What you are asked to do |
Return each line of the listing below that contains the string "Flask".

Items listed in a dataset

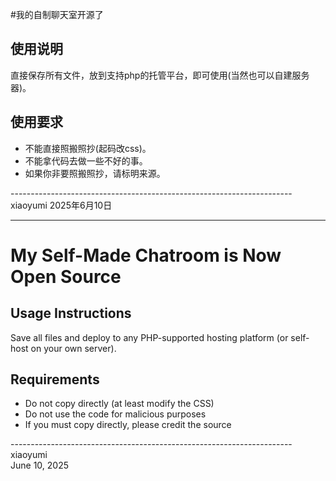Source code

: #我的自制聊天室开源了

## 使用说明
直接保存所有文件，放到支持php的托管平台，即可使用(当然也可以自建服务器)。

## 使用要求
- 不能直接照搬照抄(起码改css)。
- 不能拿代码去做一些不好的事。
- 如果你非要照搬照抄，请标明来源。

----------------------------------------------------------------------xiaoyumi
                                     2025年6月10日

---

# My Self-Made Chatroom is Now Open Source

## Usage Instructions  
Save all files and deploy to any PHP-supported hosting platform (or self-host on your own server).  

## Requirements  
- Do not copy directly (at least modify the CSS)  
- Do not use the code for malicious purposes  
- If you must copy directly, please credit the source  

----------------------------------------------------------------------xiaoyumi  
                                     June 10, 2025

* * *

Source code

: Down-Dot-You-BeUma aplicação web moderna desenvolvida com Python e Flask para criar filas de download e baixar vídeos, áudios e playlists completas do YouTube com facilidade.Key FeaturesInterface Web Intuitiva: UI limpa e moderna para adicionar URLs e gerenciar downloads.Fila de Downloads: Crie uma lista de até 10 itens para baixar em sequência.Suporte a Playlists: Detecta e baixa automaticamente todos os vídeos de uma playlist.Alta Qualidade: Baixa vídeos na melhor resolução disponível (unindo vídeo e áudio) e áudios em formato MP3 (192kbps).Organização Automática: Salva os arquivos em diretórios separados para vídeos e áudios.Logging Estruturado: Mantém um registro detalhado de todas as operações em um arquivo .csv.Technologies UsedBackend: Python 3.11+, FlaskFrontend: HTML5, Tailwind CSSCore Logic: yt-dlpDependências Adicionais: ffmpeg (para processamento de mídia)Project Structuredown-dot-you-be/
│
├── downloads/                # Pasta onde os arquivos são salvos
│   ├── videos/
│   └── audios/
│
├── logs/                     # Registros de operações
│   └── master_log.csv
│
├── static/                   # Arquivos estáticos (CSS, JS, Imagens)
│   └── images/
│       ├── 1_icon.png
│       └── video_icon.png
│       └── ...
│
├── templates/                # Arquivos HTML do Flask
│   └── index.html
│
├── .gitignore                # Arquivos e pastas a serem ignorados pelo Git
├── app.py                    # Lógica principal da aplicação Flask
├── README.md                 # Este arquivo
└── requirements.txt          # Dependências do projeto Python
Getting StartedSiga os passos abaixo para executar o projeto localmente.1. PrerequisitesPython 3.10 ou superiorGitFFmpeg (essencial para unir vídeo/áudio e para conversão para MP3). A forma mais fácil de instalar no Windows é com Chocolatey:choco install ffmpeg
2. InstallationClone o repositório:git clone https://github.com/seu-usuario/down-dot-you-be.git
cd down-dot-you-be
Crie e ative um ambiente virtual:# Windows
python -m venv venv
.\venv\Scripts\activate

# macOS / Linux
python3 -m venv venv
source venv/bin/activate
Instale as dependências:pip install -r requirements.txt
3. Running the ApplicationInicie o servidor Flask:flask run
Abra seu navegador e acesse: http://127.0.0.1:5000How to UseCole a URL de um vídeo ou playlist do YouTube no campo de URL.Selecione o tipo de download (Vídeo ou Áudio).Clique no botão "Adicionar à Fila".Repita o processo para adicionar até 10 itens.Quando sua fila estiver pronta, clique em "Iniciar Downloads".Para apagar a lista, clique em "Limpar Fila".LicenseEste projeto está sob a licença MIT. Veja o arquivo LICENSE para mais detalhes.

Exercise response |
: Down-Dot-You-BeUma aplicação web moderna desenvolvida com Python e Flask para criar filas de download e baixar vídeos, áudios e playlists completas do YouTube com facilidade.Key FeaturesInterface Web Intuitiva: UI limpa e moderna para adicionar URLs e gerenciar downloads.Fila de Downloads: Crie uma lista de até 10 itens para baixar em sequência.Suporte a Playlists: Detecta e baixa automaticamente todos os vídeos de uma playlist.Alta Qualidade: Baixa vídeos na melhor resolução disponível (unindo vídeo e áudio) e áudios em formato MP3 (192kbps).Organização Automática: Salva os arquivos em diretórios separados para vídeos e áudios.Logging Estruturado: Mantém um registro detalhado de todas as operações em um arquivo .csv.Technologies UsedBackend: Python 3.11+, FlaskFrontend: HTML5, Tailwind CSSCore Logic: yt-dlpDependências Adicionais: ffmpeg (para processamento de mídia)Project Structuredown-dot-you-be/
├── templates/                # Arquivos HTML do Flask
├── app.py                    # Lógica principal da aplicação Flask
3. Running the ApplicationInicie o servidor Flask:flask run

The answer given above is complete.